玉鋼、チタンで「火箸風鈴」製作/常にチャレンジ精神で

「私たちは鉄の温度を色で見ています。色が赤ければまだ温度は低く、橙色から白く変化し、1560度の手前になるとチリチリと火花を上げて溶け始めるので、その手前で取り出して打つ。自分では叩く回数を数えたことはありませんが、教授によると打つ回数は毎回ほぼ同じということでした」

――匠の技術ということなのですね。こうした優れた技術を残していく難しさもあると聞きますが。

 「いくら技術があったとしても、その技術で生活できなければ生きていけません。生活を成り立たせていくためには、日本の生活様式に着いていく必要があります。明珍の場合は甲冑から始まり、火箸、風鈴と作るものは様変わりしました。伝統を繋いでいくためにも、常に新しいことにチャレンジする気持ちを持つことが大切でしょう」

――明珍さんはこの60年間、さまざまなことに挑戦してきました。これからの目標は。

 「私が家業に就いたころは、生家が人手に渡ってしまうほど厳しい時代でした。そのころを思い返すと、鉄に苦しめられたと思うのですが、いろいろなことに挑戦できていまは鉄に楽しませてもらっています。私個人としては、鍛冶職人として〝生涯現役〟でいるために体力を温存しながら、良い商品を作っていければいいと思っています」

 「明珍家としては、幸いにも次男が刀工として玉鋼の鍛錬を、三男が明珍の鍛冶技術を継承してくれるので、今後のことは彼らに任せます。彼らもより良いものを作り続けるため、いろいろなことを模索していると思います。新しいアイディアは閃きで生まれることも多いので、焦らずにやっていってほしい」

――最後に、生業として金属を扱ってきましたが、金属の魅力についてどのようにお考えですか。

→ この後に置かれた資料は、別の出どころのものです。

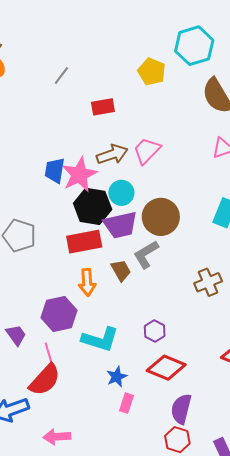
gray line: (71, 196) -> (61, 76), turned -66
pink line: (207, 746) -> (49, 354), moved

 「SS鋼や玉鋼など素材によって音色はまったく違うのですが、同じ素材を同じように打ったとしても同じ音色にはなりません。こういうところは金属の面白さだと感じたりしますね。形の美しさをだけではなく、美しい〝明珍の音〟というのを大切にしていきたいです」(遊佐 鉄平)

プロフィール

 明珍 宗理氏(みょうちん・むねみち)1942年兵庫県姫路市生まれ。18歳のとき第51代・明珍宗之氏(実父)に師事、以来約60年にわたり鍛冶職人として技術を高めた。1992年に第52代明珍宗理を襲名し現在に至る。姫路市や兵庫県からの表彰をはじめとして、2011年に「現代の名工」を受賞、14年に黄綬褒章受章、16年に文化庁長官表彰を受賞した。